BAB 19

1.8K 67 7
                                    

Liliana maupun Benedict sama-sama membeku. Tidak ada satu pun yang berinisiatif untuk berpindah posisi. Tubuh mereka saling menempel layaknya magnet berlawanan kutub. Kutub utara akan selalu menarik kutub selatan.

Perlahan tangan Benedict terulur melingkari punggung Liliana. Benedict tidak mabuk, tetapi Liliana jelas mabuk, buktinya dia diam saja ketika punggungnya diusap. Wajahnya memerah. Kelopak matanya sayu.

Pakaian lengkap masih membungkus tubuh mereka.
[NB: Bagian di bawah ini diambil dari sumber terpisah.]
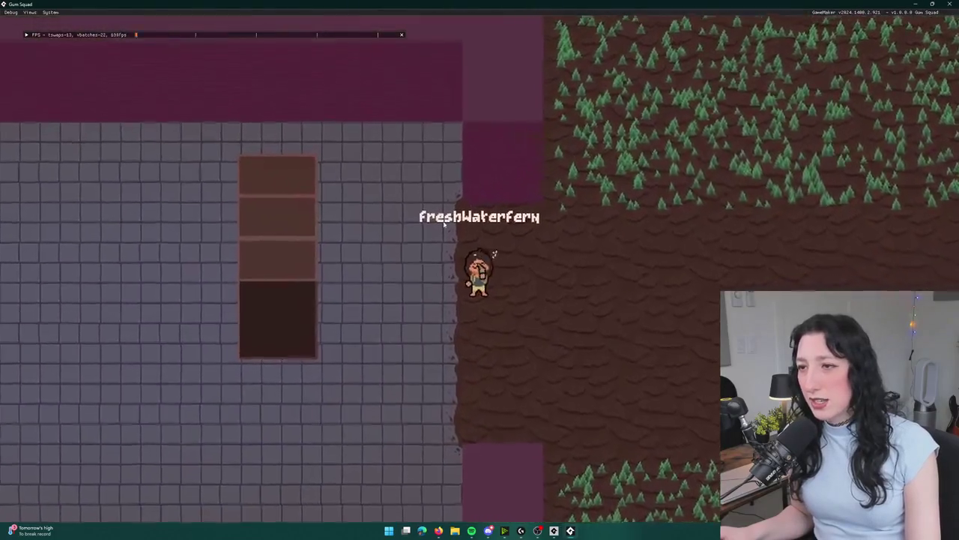
key(d)
key(Tab)
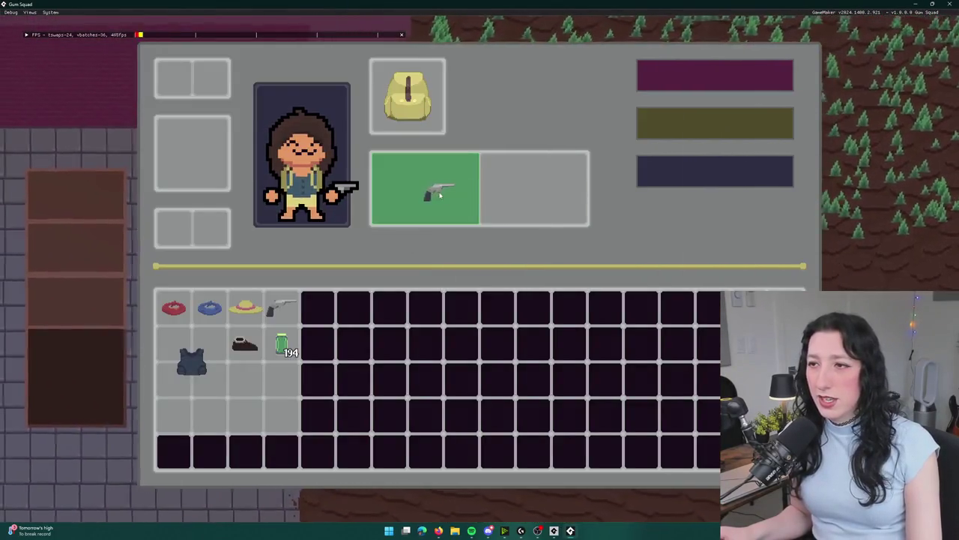
key(Tab)
Walk the character through the forest and onto the stone floor of the tiled room.
key(a)
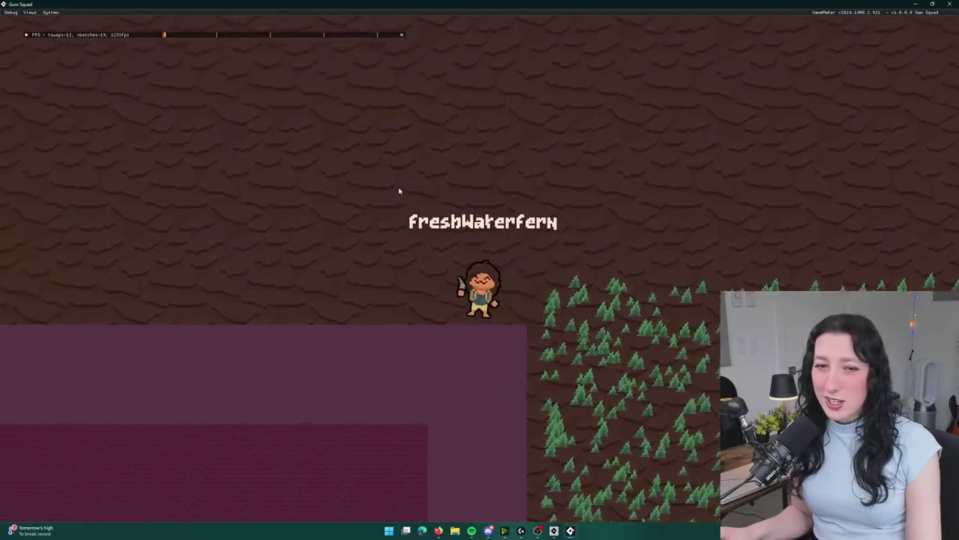
key(d)
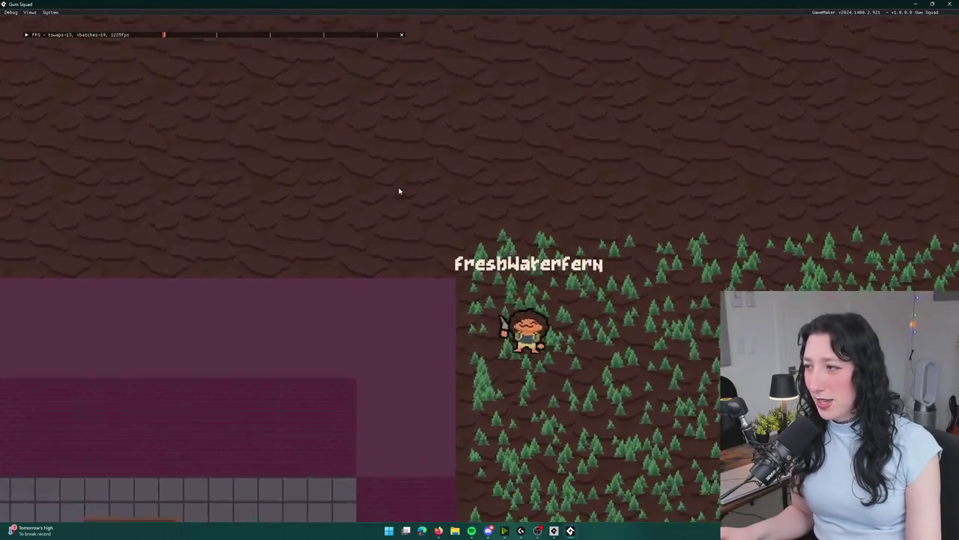
key(s)
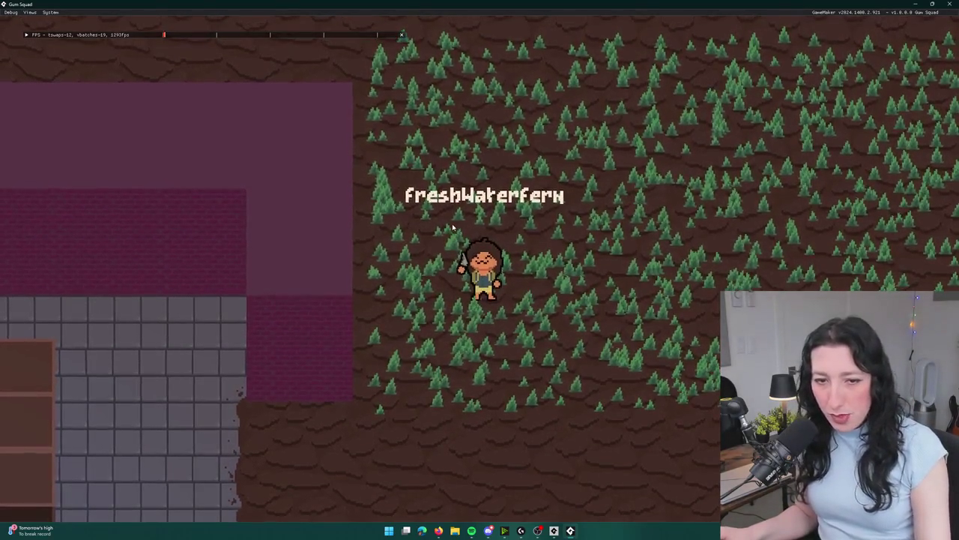
key(s)
key(a)
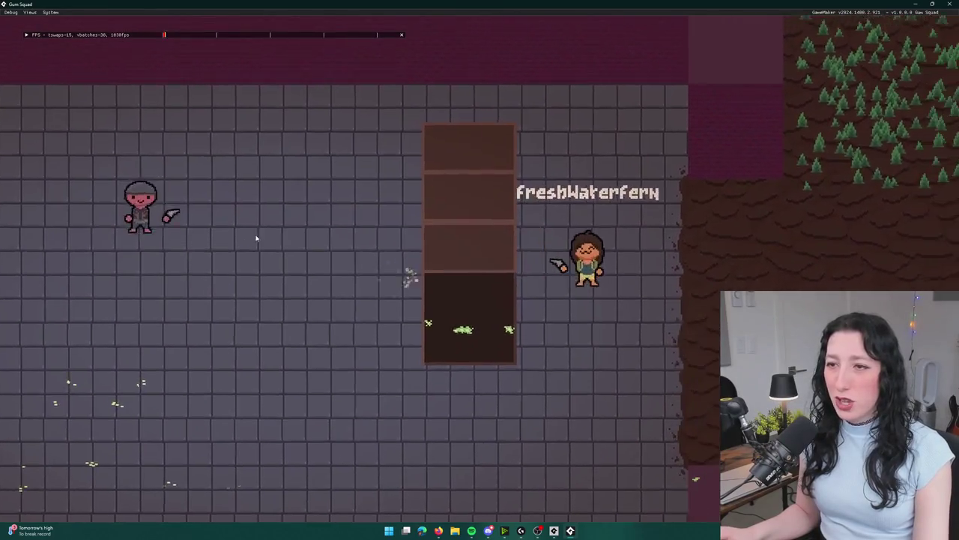
Walk the player over the door and down-left across the room past the NPC.
key(w)
key(d)
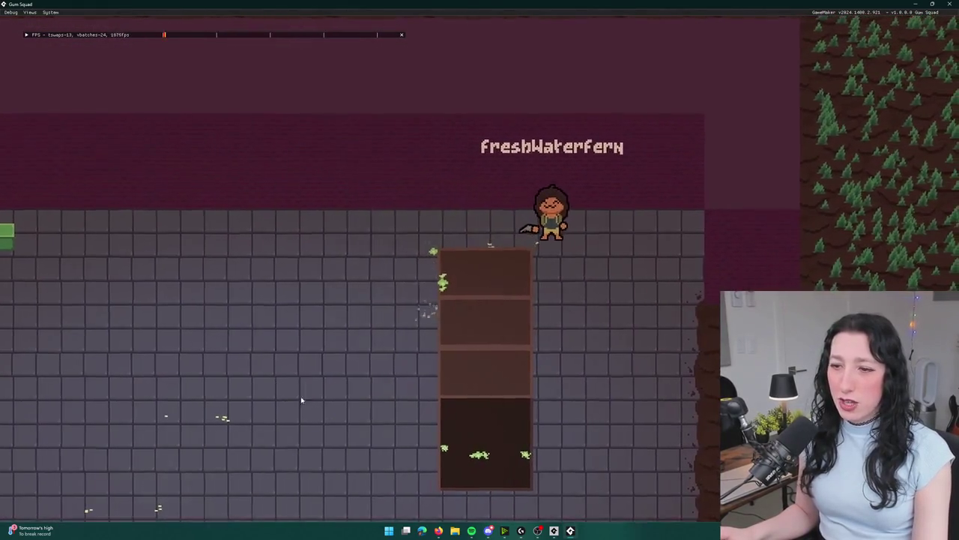
key(a)
key(s)
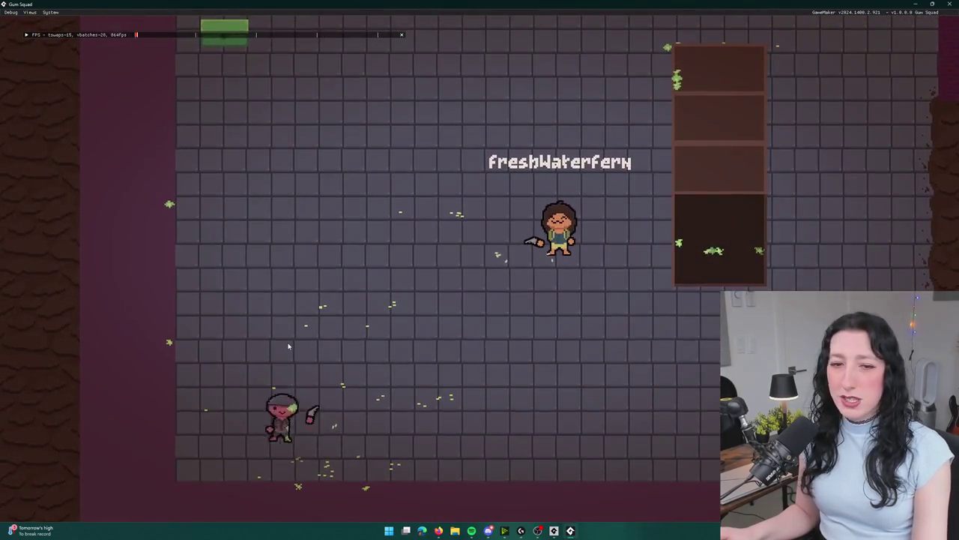
key(s)
key(a)
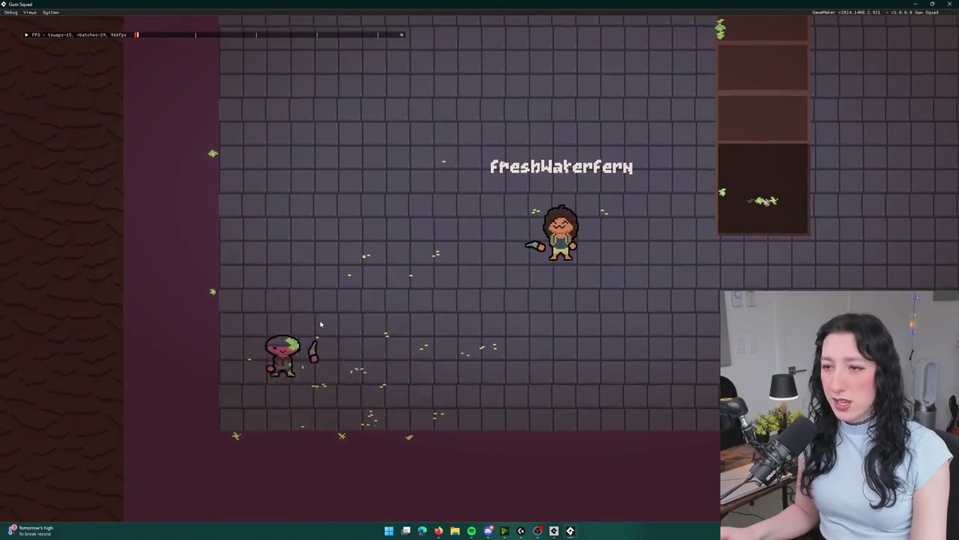
key(s)
key(a)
Blus putih kebesaran yang Liliana kenakan memberi akses pada Benedict untuk memandangi bahu kuning langsatnya. Lebam kebiruan yang sudah memudar tercetak di sana.

"Samuel," gumam Benedict marah. Jemarinya mendarat di sana, meraba noda itu.

Liliana berguling ke samping. Dia mabuk, tetapi masih sadar. Kepalanya sedikit pening, tetapi masih dapat melihat keadaan sekitar. Begitu pula pendengarannya berfungsi. Nada simpati Samuel memantik kesedihan yang berusaha dia redam. Air matanya mengalir.

"Do you love him?" Benedict tidak ingin mengambil sesuatu yang bukan haknya. Jika hati Liliana masih milik Samuel, Benedict tak akan merebutnya.

"I did."

"Did?" Mata Benedict memicing. Dia menghadap Liliana. Do dan did adalah bahasa Inggris sederhana. Anak TK pasti paham artinya, apalagi Benedict.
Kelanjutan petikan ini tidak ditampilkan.